Bryson Stott, Philadelphia Phillies

Roster percentage: 45%

Stott is locked into everyday playing time, has dual 2B/SS eligibility and will provide elite average along with the potential to go 15/15. Any questions?

Brice Turang, Milwaukee Brewers

Roster percentage: 27%

Once a highly-regarded prospect, Turang hit 13 homers and 34 steals with a .286 average in Triple-A last year, and Milwaukee appears to see him as its starting second baseman of the future — and present. (He also carries SS eligibility.) He’ll sit against some lefties, but he’s got a great home park to hit in and already has a homer in two steals with a .313 average in four starts.

One for the deep leagues: Orlando Arcia, Atlanta Braves

Roster percentage: 22%

All eyes were on Vaughn Grissom as the Braves’ shortstop of the future this offseason, but Arcia won the job out of camp and hasn’t looked back. He just walked off the Padres on Thursday night en route to batting .370 with two homers for the season. (Oh, and he has triple 2B/SS/OF eligibility.)


Oscar Colas, Chicago White Sox

Roster percentage: 24%

Colas is still hitting towards the bottom of the order, but Chicago’s basically handed him the right field job on a platter, and he carries an elite track record from his time in Cuba and Japan. He’s hitting .273 thus far this year, so expect that lineup position to climb quickly.

Trevor Larnach, Minnesota Twins

Roster percentage: 14%

One of the more puzzling roster percentages around: Larnach is hitting third or fourth for the Twins against righties, and while he drops against lefties, they’re still pencilling him into the lineup. What’s he done with that playing time? How about a .391 average with six RBI.

One for the deep leagues: TJ Friedl, Cincinnati Reds

Roster percentage: 9%

Another guy who’s hitting in the middle of a surprisingly solid lineup against righties, Friedl’s already got two homers with a .353 average and a path to consistent at-bats in an elite offensive park.

Starting pitcher

Sean Manaea, San Francisco Giants

Roster percentage: 34%

Throw last year’s numbers out. The Giants know how to fix starting pitchers, and Manaea’s already exhibiting increased velocity on his four-seam fastball. He’s locked into a rotation spot on a decent team in a good pitcher’s park.

Garrett Whitlock, Boston Red Sox

Roster percentage: 33%

Whitlock is set to come off the injured list on Tuesday against the Tampa Bay Rays, and he’s struck out over a batter an inning split between the rotation and the bullpen over his first two years in Boston. Plus, there’s not much competition for a rotation spot given [gestures at the Red Sox roster].

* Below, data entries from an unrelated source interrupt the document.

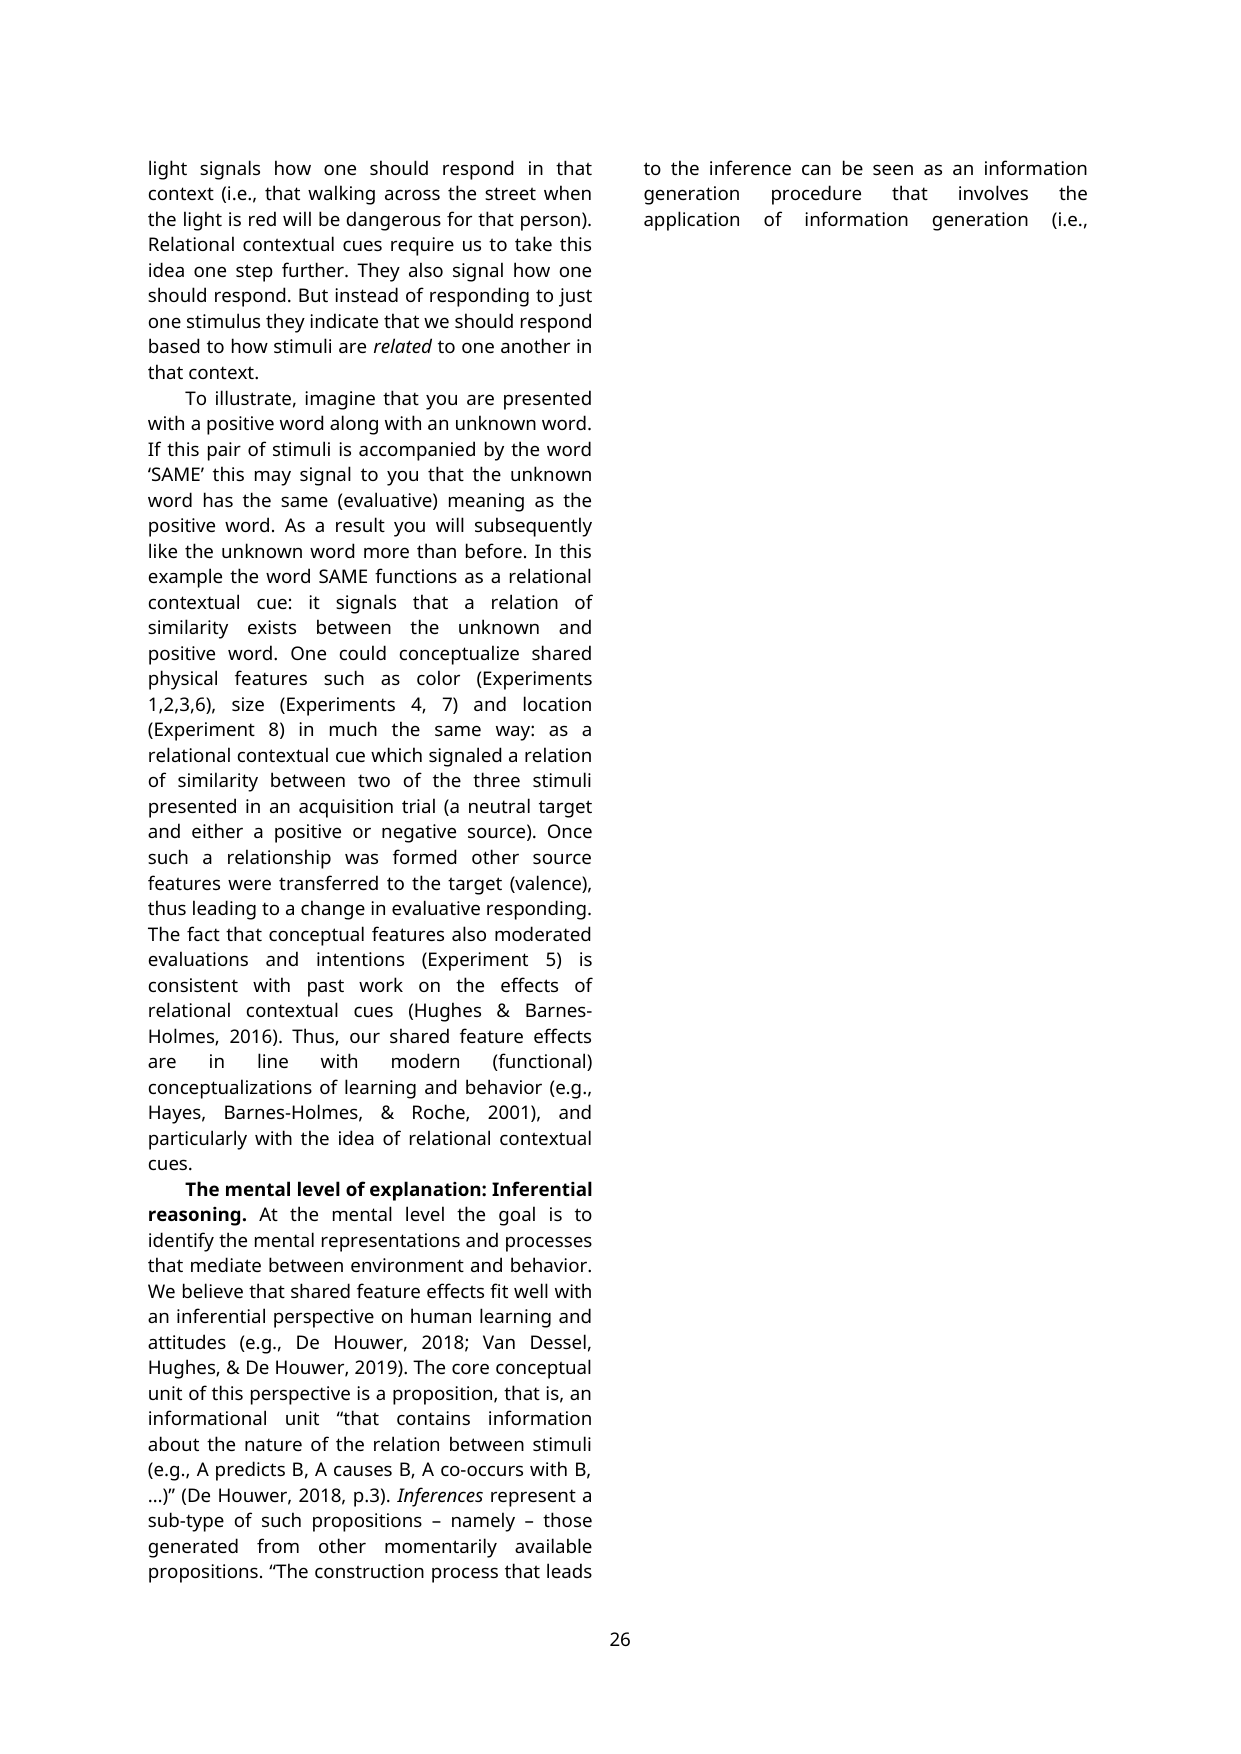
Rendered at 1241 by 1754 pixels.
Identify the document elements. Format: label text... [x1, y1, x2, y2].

text The functional level of explanation: The sharing of features as a contextual relational cue. Without going into too much detail, functional explanations are not concerned with identifying mental representations and processes. Instead they seek to relate specific effects to more general behavioral principles using terms that refer to the function of events (for a detailed treatment see De Houwer & Hughes, 2020; Hughes & Barnes-Holmes, 2016). At this level shared features effects could be conceptualized as an instance of relational responding (i.e., a type of behavior that involves ‘responding to the relationship between stimuli’). Relational responses are typically emitted in the presence of a stimulus called a relational contextual cue. This stimulus is a contextual cue in the sense that it signals (cues) how one should respond, and it is relational because it signals that a relational response should be emitted in that context. Take, for instance, a non-relational contextual cue such as a red traffic light at a busy intersection. This light signals how one should respond in that context (i.e., that walking across the street when the light is red will be dangerous for that person). Relational contextual cues require us to take this idea one step further. They also signal how one should respond. But instead of responding to just one stimulus they indicate that we should respond based to how stimuli are related to one another in that context. [148, 155, 593, 385]
text The mental level of explanation: Inferential reasoning. At the mental level the goal is to identify the mental representations and processes that mediate between environment and behavior. We believe that shared feature effects fit well with an inferential perspective on human learning and attitudes (e.g., De Houwer, 2018; Van Dessel, Hughes, & De Houwer, 2019). The core conceptual unit of this perspective is a proposition, that is, an informational unit “that contains information about the nature of the relation between stimuli (e.g., A predicts B, A causes B, A co-occurs with B, …)” (De Houwer, 2018, p.3). Inferences represent a sub-type of such propositions – namely – those generated from other momentarily available propositions. “The construction process that leads to the inference can be seen as an information generation procedure that involves the application of information generation (i.e., inference) rules to information that is currently entertained” (Van Dessel et al., 2019, p.4). [643, 155, 1088, 232]
text To illustrate, imagine that you are presented with a positive word along with an unknown word. If this pair of stimuli is accompanied by the word ‘SAME’ this may signal to you that the unknown word has the same (evaluative) meaning as the positive word. As a result you will subsequently like the unknown word more than before. In this example the word SAME functions as a relational contextual cue: it signals that a relation of similarity exists between the unknown and positive word. One could conceptualize shared physical features such as color (Experiments 1,2,3,6), size (Experiments 4, 7) and location (Experiment 8) in much the same way: as a relational contextual cue which signaled a relation of similarity between two of the three stimuli presented in an acquisition trial (a neutral target and either a positive or negative source). Once such a relationship was formed other source features were transferred to the target (valence), thus leading to a change in evaluative responding. The fact that conceptual features also moderated evaluations and intentions (Experiment 5) is consistent with past work on the effects of relational contextual cues (Hughes & Barnes-Holmes, 2016). Thus, our shared feature effects are in line with modern (functional) conceptualizations of learning and behavior (e.g., Hayes, Barnes-Holmes, & Roche, 2001), and particularly with the idea of relational contextual cues. [148, 385, 593, 1176]
text The mental level of explanation: Inferential reasoning. At the mental level the goal is to identify the mental representations and processes that mediate between environment and behavior. We believe that shared feature effects fit well with an inferential perspective on human learning and attitudes (e.g., De Houwer, 2018; Van Dessel, Hughes, & De Houwer, 2019). The core conceptual unit of this perspective is a proposition, that is, an informational unit “that contains information about the nature of the relation between stimuli (e.g., A predicts B, A causes B, A co-occurs with B, …)” (De Houwer, 2018, p.3). Inferences represent a sub-type of such propositions – namely – those generated from other momentarily available propositions. “The construction process that leads to the inference can be seen as an information generation procedure that involves the application of information generation (i.e., inference) rules to information that is currently entertained” (Van Dessel et al., 2019, p.4). [148, 1176, 593, 1584]
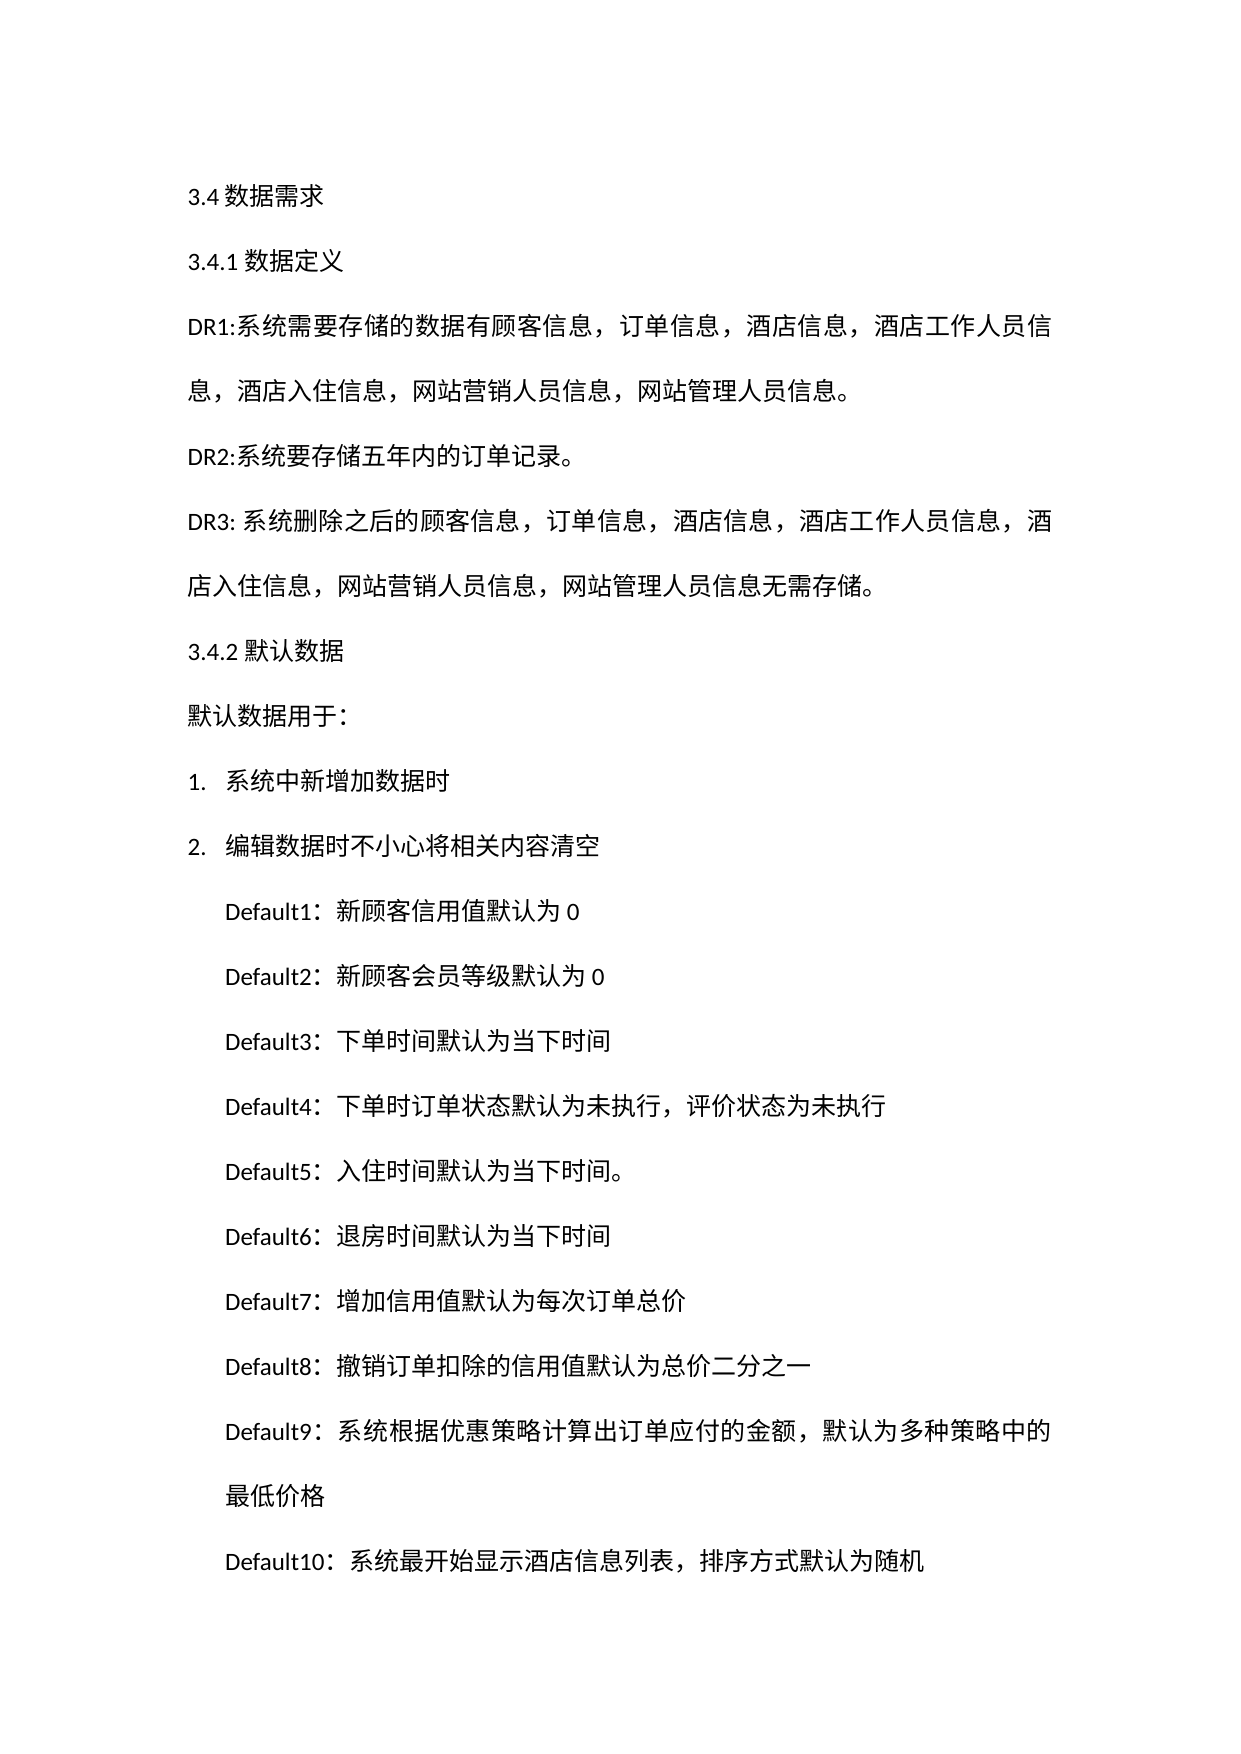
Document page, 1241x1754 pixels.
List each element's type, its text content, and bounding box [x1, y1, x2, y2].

One for the deep leagues: Drey Jameson, Arizona Diamondbacks

Roster percentage: 6%

One of Arizona’s top prospects, Jameson didn’t win a rotation spot out of Spring Training. But don’t let that scare you: Given the health (and effectiveness) of Madison Bumgarner and others, a spot should open up soon — and with Joe Mantiply and Mark Melancon on the shelf, Jameson might serve as the D-backs’ closer until then. Not a bad floor.

Relief pitcher

AJ Puk, Miami Marlins

Roster percentage: 32%

A former top starting pitching prospect in Oakland, Skip Schumaker seems to want the lefty to run away with the closer’s role over Dylan Floro. There are command questions, but the stuff is elite.

Dany Jimenez, Oakland Athletics

Roster percentage: 28%

Everyone thought Trevor May would pick up saves for Oakland, but Jimenez has looked good so far and may have the inside track on the job.

One for the deep leagues: Andrew Chafin, Arizona Diamondbacks

Roster percentage: 13%

When Jameson inevitably shifts to the rotation, Chafin looks like the best bet to handle saves in Arizona — at least while Mantiply and Melancon are out and Scott McGough keeps melting down.